There are many days when I open the email app on my phone or tablet and see a bottomless ocean of messages waiting for my attention. It would feel overwhelming if not for one thing: I’m pretty good at swimming in that ocean. In fact, sometimes I’m too good at it. Sometimes I whiz through them in such a hurry that I miss the pearls I could only see by slowing down.
Like most of you, my inbox fills up pretty quickly each morning. And since I try to be fully present when I’m working with people, there are days when I don’t respond much to email. It creates a pretty big backlog. So I carve out blocks of time and dive into that ocean with gusto, deleting the junk and responding to the others quickly and efficiently.
The ability to push through such tasks can be a leadership strength, but danger lurks in my tendency to hurry. Some of us get sloppy with our work when we get in a hurry, but there’s an even bigger pitfall for me: I’m spending all of my time on the surface and missing the opportunities that only come if I dive deep.

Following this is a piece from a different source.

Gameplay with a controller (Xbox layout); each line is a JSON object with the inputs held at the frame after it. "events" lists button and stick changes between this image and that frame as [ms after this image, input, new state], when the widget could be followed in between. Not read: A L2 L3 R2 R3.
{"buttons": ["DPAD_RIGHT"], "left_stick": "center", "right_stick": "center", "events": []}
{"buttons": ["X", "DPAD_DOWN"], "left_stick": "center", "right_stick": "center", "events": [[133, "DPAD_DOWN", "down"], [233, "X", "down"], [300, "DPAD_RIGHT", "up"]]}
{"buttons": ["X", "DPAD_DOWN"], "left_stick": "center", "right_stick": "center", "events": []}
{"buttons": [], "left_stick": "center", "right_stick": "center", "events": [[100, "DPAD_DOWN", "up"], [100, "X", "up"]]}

My friend Brian Mott passed along some amazingly simple yet profound advice on dealing with this dilemma. Brian once took a sabbatical, and during that time he came across this pearl of wisdom from theologian Dallas Willard: “You must ruthlessly eliminate hurry from your life.”
Willard first offered that counsel to his friend, John Ortberg, and it’s been repeated in slightly different ways many times by Willard, Ortberg and others over the years. Brian first heard it as, “Aggressively eradicate hurry from your life.” Same thing.
Ortberg, ironically, was in a hurry when he sought Willard for advice. He had dozens of things going on, and he expected three or four ideas he could snag during a quick call with his mentor and then put into practice. He wrote that one down and asked what was next.
Don’t hurry. Got it. What else? …
“There is nothing else,” Willard told him. “You must ruthlessly eliminate hurry from your life.”
It’s simple, but not easy. And while Willard and Ortberg were focused on the “spiritual life,” the advice applies equally to work. After all, we don’t park our spiritual life in the corporate garage when we arrive at work; we bring it with us in to the office and it impacts everything we do.
Every now and then I’ll be ruthlessly eliminating to-do list items when something or someone causes me to pause and think beyond the obvious answer or response. Even if I only take a few minutes, I find that slowing down and absorbing things without the hurry always leads to greater clarity, deeper insights, and better decisions.
If you have a position of leadership in this world, you know there are times when you feel like you need to fly through your to-do list as fast as possible. But remember this: the people you lead don’t just need your decisions. They need your attention. It’s OK to be busy, but get rid of the hurry. And be ruthless about it.